The biblical reference is documented in Sacred Scripture. John writes how Jesus empowers His disciples to forgive the sins of others in His name.

“… He breathed on them and said to them, ‘Receive the Holy Spirit. If you forgive the sins of any, they are forgiven them; if you retain the sins of any, they are retained’” (Jn 20:21-23).

Other stories reveal God’s mercy through the words of Jesus in parables such as the Prodigal Son, the Good Samaritan and the Lost Sheep.

“Once we receive the sacrament of Reconciliation, sin is not in the way anymore,” said Fr. Zygmunt Mazanowski, parochial vicar of St. John the Baptist Parish in Laveen and St. Peter Parish in Bapchule and their respective missions on the Native American reservations. “Jesus’ ultimate goal is to help us be in deeper relationship with Him. The sacrament helps facilitate that because sin is the number one thing that keeps us from that relationship.”

Confessing sin is central to the reconciliation process. The penitent must be truly sorry and attempt to repair the damage sin has done.

“We encounter God the Father when we repent. His arms are always open; wanting to receive us, wanting to forgive us, wanting to love us,” Fr. Mazanowski said, “and reconciliation allows that to happen.”

Reluctance to go to the confessional is often due to feelings of embarrassment, shame, guilt or unworthiness.
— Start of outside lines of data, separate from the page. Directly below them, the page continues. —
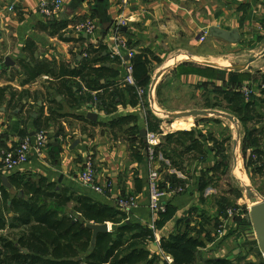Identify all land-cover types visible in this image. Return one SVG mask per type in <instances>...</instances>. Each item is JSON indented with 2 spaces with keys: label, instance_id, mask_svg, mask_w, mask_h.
<instances>
[{
  "label": "crops",
  "instance_id": "1",
  "mask_svg": "<svg viewBox=\"0 0 264 264\" xmlns=\"http://www.w3.org/2000/svg\"><path fill=\"white\" fill-rule=\"evenodd\" d=\"M62 1L64 7L61 14L55 19L46 20L38 12L39 0H0V151L15 150L21 140L24 139L19 136L21 130L26 132V137H33L37 132L34 127V120L41 114L27 113L36 101H38V109L45 107L44 115L47 114V102L49 100L54 98L62 104V111L58 113L64 117L56 121V126L63 129L64 133L66 132L65 134L63 132L57 133L53 128L56 123L54 122L50 126L49 143L42 156L30 154L28 162L12 173L5 172L0 163V172L6 178L16 174L33 179L45 178L49 182L57 183L58 190L65 188L111 207H117L115 200L119 196H134L138 200V208L126 213L129 217L128 220L151 227L158 215L153 214L149 208L148 179L151 168L147 157L142 162L137 161L134 157L131 142H129V138L134 139V136L124 135L127 127L124 129L111 128L113 121L123 116H132L135 122L131 124V127L137 126L141 132L146 131L148 133L147 112L149 106L147 104L149 103L143 99L137 107L118 106L117 112L110 115L100 112L98 109L96 111L90 110L89 102L80 103L79 106L77 105L78 107L74 108L69 106L65 96L58 95L55 90L50 88V82H53L52 77L44 75L34 83L24 86L23 82L27 80L25 73L20 81L14 73L17 69L21 70L22 61H29L30 49L35 51L37 60L56 63V60H53L48 53L46 54L43 48L38 49L39 45L34 38L35 35H45L48 30L54 29V25H57L55 28H62L65 31L74 28L78 32H80L78 27L88 21H92L97 27L94 37L81 32L79 35L76 31L73 35L74 41L71 38H65L62 42L64 48H61L63 49V60L57 62L56 66L64 64L78 68L80 61L88 57L87 51L99 45L106 46L109 54L113 43V23L123 12L119 1L85 0L83 3L77 0ZM12 6L15 8L13 11L11 10ZM124 15L130 21L122 29L123 38L135 53L147 49L162 60L161 65L153 66V68L155 67V77L163 71V75L158 80L153 92L155 104H157L155 96L161 104L160 98L164 101V95L168 93L173 84L178 87H197L203 84L219 86V83H223V79L225 83L232 84L236 82V79L253 77L254 75L257 76L254 80L261 79L262 82L264 79V71L257 72L255 70V65L264 57H260L252 64V70H246L248 74L245 71L237 73L226 68L207 66L204 62L206 57L199 50L205 42L232 47L242 44L249 46V54H255L253 57H257L256 55L262 53L264 49V0H132L130 8L124 12ZM212 28L238 32L241 40L239 43L231 44L214 38L211 35ZM75 43H77L76 46ZM68 49H73L74 53H78L74 65L69 64L71 54ZM38 50L40 54H38ZM51 53L52 51H50ZM18 55H20V60L18 62L13 61L15 65L7 68L5 66L6 59ZM186 58L189 59L184 60ZM164 63L169 66V69L164 68L160 71V66ZM215 63L219 64L217 61ZM220 65L228 66L222 63ZM207 67L208 69L205 71ZM120 70L121 76L118 80L122 82L125 76V66L120 67ZM208 72L210 74L223 73V78H220L222 81L219 77L205 74ZM151 76L153 83L155 78L152 72ZM39 80H47L48 82L38 86ZM76 82L83 88L82 91L84 92L81 95H91L93 91L82 85L80 80ZM254 82H247L246 84L252 83L256 86L257 84ZM30 93L31 97L26 98L24 96L25 94L29 96ZM22 96L24 97L23 101H18ZM36 97L40 98L35 100ZM256 97L264 100V93L259 91ZM147 100L153 107L150 93H148ZM19 105L21 107L27 106H23L21 111ZM64 106L76 110L75 113L81 108H87V110L82 117L76 113L78 117L73 119L74 116L72 115L74 114L70 115L69 112H64ZM90 113L99 116L97 122H92L87 118ZM27 115H31L32 119H27ZM83 118L90 122L83 121ZM70 120L74 123L71 130L67 126V122ZM161 130L166 133L162 125ZM171 131L169 129L168 133H173ZM192 131L196 132L195 139H199L200 135L207 138L208 133L211 134L206 126H202L198 131ZM201 142L203 151H208L207 158L210 157L212 152L208 148L213 147V142L210 140ZM191 153L194 154V151ZM186 156L182 160L185 162V171L183 172L162 167V163L157 162L156 167L159 170L162 168L160 172L163 180L164 174H174L178 179H182L177 173H174L175 171L182 173L186 179L184 184L179 185V188L184 187L181 192L161 189L165 192L163 204L174 207L176 215L162 230L155 233L158 241L175 233L180 220L190 219L195 222L197 219L195 215L202 213L211 220H215L218 216L217 209L209 205L212 201L208 196L209 188L204 193L200 189L204 180L202 176L204 161L201 159L195 161L199 164H195L192 161H185ZM88 160H91L95 165L100 185L105 187L107 184H111L113 186L114 195L112 197L106 193L97 194L82 185L80 176ZM110 230L111 225H109ZM158 241L156 244H151L150 247L154 253L162 254ZM220 242L219 238L215 240L214 237V241L208 244L206 251L214 250L211 253L216 256L219 252L215 250V246H219Z\"/></svg>",
  "mask_w": 264,
  "mask_h": 264
},
{
  "label": "trees",
  "instance_id": "2",
  "mask_svg": "<svg viewBox=\"0 0 264 264\" xmlns=\"http://www.w3.org/2000/svg\"><path fill=\"white\" fill-rule=\"evenodd\" d=\"M28 54L29 61H22L20 66L27 78L23 82L24 86L34 83L44 75L52 77L50 88L58 95L65 96L70 107H76L80 103L92 101L90 94L81 95L84 92L83 88L76 82L80 80L88 90L101 94L98 95V110L107 115L116 113L118 106L137 107L143 99H147L152 83L153 66L162 63V60L150 50L144 49L135 53L131 63L136 85L130 86L118 80L124 60L111 59L107 47L103 45L90 48L87 51L88 57L80 61L78 68L39 61L32 49ZM254 83L264 86V79L262 82L260 79ZM141 91L143 95L140 94ZM262 92L264 93V90ZM226 93L231 94L228 96L230 101L234 98L239 99L241 106L236 108V111L241 112L239 120L242 124L255 120L256 116L252 113L256 107L261 106L262 110L264 109V100H258L257 97L254 99L255 95L247 102L238 90ZM23 98L20 97L18 101H23ZM34 103L37 106L38 101ZM39 109L44 112L45 107ZM60 111L62 104L54 98L49 100L47 114L42 113L34 120L35 130H50L54 122L64 117L58 113ZM257 116L258 120L264 119V114ZM83 121L90 122L86 118H83ZM134 122V117L123 116L113 121L111 128L127 127L124 135L134 136V139L129 138L132 152L137 161L142 162L146 159L148 147L146 138L141 137L138 127H131ZM161 124L162 121L149 110L148 132L162 134ZM258 133L259 129H252L247 135V142L254 147L246 164L248 169L254 164L252 161L254 158L257 163H264V149H260L257 144L260 141ZM195 135L194 131L167 134L155 148L156 159L162 154L170 161L172 169L185 171V162H182L184 156L191 151L206 153L203 151L201 141H214L213 137L206 138L203 135L199 136L200 141L195 139ZM19 136L25 138L27 135L21 130ZM180 137L188 138L187 142H191L192 146L186 145V140ZM162 165L169 168L164 163ZM215 165L207 174L202 172L204 178L200 187L202 193L210 187L208 180L215 178L219 171L220 176L227 175L229 165L226 156H221ZM3 177V173L0 172V264H169L165 256L172 258V264H197L199 250L206 249L208 244L214 241L210 230L214 220L203 213L195 215L197 217L195 222L190 219L180 220L175 233L158 241L155 233L162 230L175 217L174 207L165 205V211L158 214L152 229L129 221L128 215L118 207L103 205L88 196L76 194L65 188L58 190L57 183L49 182L45 178L33 179L21 174L8 176L11 188H7ZM164 181L165 185L172 186L185 182L174 174H164ZM163 182L161 178L160 183ZM159 187L163 188L161 184ZM104 224L111 225V230L98 234L92 247L93 230L89 225ZM8 231H16L17 235L5 234ZM157 241L162 254L151 250L150 245L156 244ZM205 264L229 263L227 260L217 259L208 260Z\"/></svg>",
  "mask_w": 264,
  "mask_h": 264
},
{
  "label": "rangeland",
  "instance_id": "3",
  "mask_svg": "<svg viewBox=\"0 0 264 264\" xmlns=\"http://www.w3.org/2000/svg\"><path fill=\"white\" fill-rule=\"evenodd\" d=\"M55 27H57V25H54V29L48 30L45 35H35L34 38L39 45L38 49L40 50V48H43L46 51V54L48 53L53 60H56L55 64H57V62H61L63 60V49H61L64 48L62 44V42H64L63 40L65 38H71L74 41L73 35L77 31V29L70 28L65 31V29ZM78 34L80 35V32H78ZM76 44L77 43H75L74 45L76 46ZM59 47L60 49H58ZM39 50L38 54H40ZM199 50L200 53H202L206 57L204 59L205 63H215V61H219V64H227L228 66L231 63H246L249 57L251 58L255 55L249 54V46L242 44H238L232 47L225 45H214L212 43L205 42L200 46ZM50 51H52L51 54ZM68 51L71 54L69 64L74 65L75 57L78 55V53H74L73 49H68ZM10 58L13 61L18 62L20 60V55L16 57L11 56ZM187 59L189 58H186L184 60ZM255 66V70H257V72L260 70L264 71V59H260L259 63H257V65ZM164 68L168 70L169 66H166V64L164 63L162 66H160V71L161 69L164 70ZM207 69L208 67L205 68V71ZM14 73L16 74L19 81L22 80V76L24 77V73L19 69H17V71ZM245 73L248 74V71H245ZM205 74H207L208 76L211 75L214 77H219V79L223 78L222 76H224V74L221 72L216 74H210V72H208ZM152 75L155 78V67L152 69ZM255 76L256 75H254L253 77H243L240 79H236V82L232 84L225 83L223 79V83H219V86H215L214 84H203L197 87H178L173 84L168 93L164 95V101L162 100V98H160L161 104H159L157 97L155 96V101L157 104L154 103L155 106L153 105V107L150 106L151 103L149 102V100L145 99L146 102L149 103V110H151L152 114L162 121L161 125L164 128L166 134H173L176 132H190L192 130L198 131L202 126H206V128H208V132H210L211 134L209 135L208 133L207 137H213L212 139H214L215 141L214 142L212 140L214 144H212V142L210 143L213 147L208 148L212 152L210 157L207 158L208 151H206V153L202 152V154L194 151V154H192L191 152L187 153L185 161H192V163L199 164L195 161H199L202 159L204 161L202 165V172H205V174H207L216 166L215 164L217 161H219L221 156H226L228 158L229 168L227 171V175L220 176L221 172L219 171V174H217L215 178L208 180L210 184V187H208V196L211 198L210 200H212L210 202L211 204L209 203V205L210 207L213 206V208H216L218 211V216H216V220H214L212 225L210 226V230L215 237V240L219 238V234L221 231L225 232V236L223 237V239H219V241H221L219 246H215V250H217L219 254L215 256L213 253H211L214 250L206 251V249H200L197 264H205V262L208 260L217 259L227 260L229 264H264V258L260 252L249 215V208L254 202H251L247 199L246 193V187H251L254 191L259 193L261 197L264 198V163H257L256 158H254L252 159L254 164L250 169H248L246 165L250 158L252 150L254 149V147L247 142V135L250 130L259 129L258 138H260V141L257 144L260 149H264V119L258 120L259 116H257L258 114H264V112L262 111L261 106L256 107L252 113L253 116H256L255 120L247 124H242L239 120L241 118V112L236 111V108L241 106L239 99L234 98L233 101H230L228 99V96H231V94L226 93V91H240L241 87L244 86V84H246L247 82L256 81L254 80V78H256L257 76ZM258 78L260 77L258 76ZM39 81L40 82L38 86H42L48 82L47 80ZM220 81H222V79H220ZM148 93H150V89ZM24 96L26 98H29L31 97V93L29 96H27V94H25ZM39 98L36 97L34 99L37 100ZM254 99H256V96H254ZM19 107L22 111V107L20 105ZM63 109L64 112H69L70 115L74 114L72 115L74 116L73 119L78 117V115L82 117L87 110V108H81V110H77L76 113L78 115H76V110L74 109L71 110L66 106H64ZM205 109L220 111L222 113L236 117L239 120L241 127L240 139H237L235 126H233L226 119H216V117L212 116L206 119L188 118L182 121H174L164 115L165 113ZM27 113L37 115L44 112L40 111L35 103V105L32 106L31 109L27 111ZM27 116V119H32L29 115ZM67 123L68 129L71 130L74 127L73 121L70 120ZM56 124L57 123L54 124L53 128L57 131V133L61 134L64 130L59 127L57 128ZM169 129L172 130L171 132L173 133H168ZM43 130L49 133L48 129ZM65 133L63 132V134ZM180 138L186 140V145L189 144L187 142L188 138ZM236 141H238V147L236 152H234V144ZM189 146H192V144H189ZM235 156L237 159V165H235L234 162ZM238 162L242 165L241 170H237ZM261 165L263 167H260ZM243 174L245 175L247 180L243 178ZM163 181L164 180L162 179V182ZM164 182L161 183V186H163V188L161 187V189L168 190L167 185H165ZM171 188L178 189L179 185H171ZM229 209H233L235 211V216L229 219V223L223 230L222 225L225 224L227 220V212ZM230 230L232 231L230 232ZM5 234L17 235V232L8 231Z\"/></svg>",
  "mask_w": 264,
  "mask_h": 264
},
{
  "label": "built area",
  "instance_id": "4",
  "mask_svg": "<svg viewBox=\"0 0 264 264\" xmlns=\"http://www.w3.org/2000/svg\"><path fill=\"white\" fill-rule=\"evenodd\" d=\"M120 7L122 8V14L116 18L113 23V43L109 51L111 59L120 58L124 60L125 66V76L123 83L130 86H135L136 81L134 79V70L131 63V60L135 56V51L130 47L129 43L123 38L122 29L130 21L127 16L124 15V12L130 8L132 0H118ZM64 7V2L62 0H39L38 3V12L46 20H51L57 18ZM15 8L12 6L11 10ZM78 30L81 33L86 34L87 36L94 37L97 27L92 21H88L85 24H82L78 27ZM264 90V86L253 85L252 83L244 84L241 87L240 92L244 96L247 102H250L253 95H257L259 91ZM143 95V92H140ZM92 101L89 103V109L96 111L98 109V95L99 92H91ZM166 133L155 134L147 133L146 143H147V153L146 157L150 165L151 171L148 179V189H149V208L150 211L158 215L161 212L165 211V205L163 204V199L165 197V192L160 189L161 174L160 170L156 167L157 162L166 164L171 168V163L169 160L165 159L162 154L158 155L156 159L155 148L162 142V139L166 136ZM49 143V133L41 130L37 131L33 137H26L21 140L18 147L10 152L0 151V163L5 172L12 173L17 170L20 166L26 164L29 160L30 154L36 156H42L47 144ZM177 173L183 181H186L182 173ZM80 181L82 185L86 188L91 189L97 194H108L111 197L114 195L113 186L107 184L105 187L101 186L97 178L95 165L91 160H88L83 168V171L80 176ZM168 190H174L176 192L183 191V188L172 189L170 184H167ZM116 206L120 208L125 213H130L132 210L138 208V200L134 196L122 197L119 196L116 198ZM228 217L225 224L222 225L224 230L229 219L235 216V211L229 209ZM154 229V226H151ZM225 232L221 231L219 234V239H223ZM165 256V255H164ZM169 264L173 263V260L169 256L164 257Z\"/></svg>",
  "mask_w": 264,
  "mask_h": 264
},
{
  "label": "water",
  "instance_id": "5",
  "mask_svg": "<svg viewBox=\"0 0 264 264\" xmlns=\"http://www.w3.org/2000/svg\"><path fill=\"white\" fill-rule=\"evenodd\" d=\"M78 2H84L85 0H77ZM99 1H105V0H99ZM211 35L214 38L221 39L227 43L231 44H236L239 43L241 38L238 34V32H228L225 30H221L219 28H212L211 29ZM260 57H264V49L262 53L257 56V57H252L248 60V62L244 64L240 63H231L229 66L223 67L220 64L216 63H210L206 62L205 64L209 67H214V68H226L229 71L241 73L246 70H252V64H254ZM15 63L11 58H7L5 61V66L7 68L14 66ZM163 75V71L159 72L155 80L150 86V98L151 102L153 105L154 100H153V92L155 90V87L157 85L158 80L160 77ZM169 119L177 121V120H183V119H188V118H209V117H216V118H222L228 120L233 126L236 128L237 132V139L239 140L241 137V127H240V122L239 120L229 114L222 113L220 111H214V110H192V111H186V112H174V113H165ZM36 117V116H35ZM98 115L94 113L88 114L87 118L91 120L92 122H97L98 120ZM141 137L146 138L147 137V132L142 131L141 132ZM238 147V141L235 142L234 144V152H236ZM235 165H237V159L235 156L234 159ZM4 184L7 186V188H10V184L8 183V180L6 177L3 178ZM246 193H247V199L252 203L251 207L249 208V215L251 219L252 226L254 228V232L256 235L257 243L260 249V252L264 258V198L259 195L256 191H254L251 187H246ZM22 195V194H21ZM89 228L93 230V241H92V247L95 244L96 238L98 234L100 233H106L109 232V224H104V225H89ZM157 249V246H155Z\"/></svg>",
  "mask_w": 264,
  "mask_h": 264
},
{
  "label": "bare ground",
  "instance_id": "6",
  "mask_svg": "<svg viewBox=\"0 0 264 264\" xmlns=\"http://www.w3.org/2000/svg\"><path fill=\"white\" fill-rule=\"evenodd\" d=\"M183 58H185V57H183ZM218 62H219V61H218ZM189 119H190V118H189ZM183 120H184V119H183ZM180 121H182V120H180ZM241 169H242V165H241V163H239V167H238L237 170H241ZM243 178H244L245 180H247L244 174H243Z\"/></svg>",
  "mask_w": 264,
  "mask_h": 264
}]
</instances>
“God’s mercy is greater than your sin,” said Fr. Don Kline, pastor of St. Joan of Arc Parish. “Sin hurts people physically, emotionally, spiritually and psychologically. People suffer from tremendous guilt and they don’t have to feel that shame. Confession is an opportunity to hear those words of forgiveness from Christ.”

The sacrament of Reconciliation is closely associated with Lent, where Catholics are called to try harder and come closer to God.

Pope Francis has designated a worldwide “24 Hours for the Lord” of Adoration and Confession on March 4-5, the Friday and Saturday preceding the fourth week of Lent. One parish in each deanery of the Diocese of Phoenix will host “24 hours for the Lord.”

The diocese is also hosting First Friday Mercy Nights with the Franciscan Friars. Moving to a different parish each month, it’s a night of worship, Adoration of the Blessed Sacrament, a reflection and Confession.

(Catholic Sun file photo)
(Catholic Sun file photo)

The Year of Mercy isn’t limited to Lent, but instead calls Catholics to contemplate the mystery of mercy each day. St. Thomas Aquinas defines mercy as having compassion for someone who is suffering, or having pity for someone who is miserable.

“Showing mercy in this way is an act of love, and St. Thomas says, it’s the greatest act of mercy you can show another person,” Fr. Mazanowski said.

The Church commits to works of mercy, which are charitable actions that aid our neighbor’s spiritual or bodily needs.

As the hands and feet of Christ, the faithful can come to a deeper understanding of God’s love and mercy for themselves and others.

“It’s not a list of things to do, but simply a way to be,” said Fr. Thomas Hallsten, pastor of Holy Spirit Parish in Tempe. “Our soul longs for God … and we have an innate desire to know God.”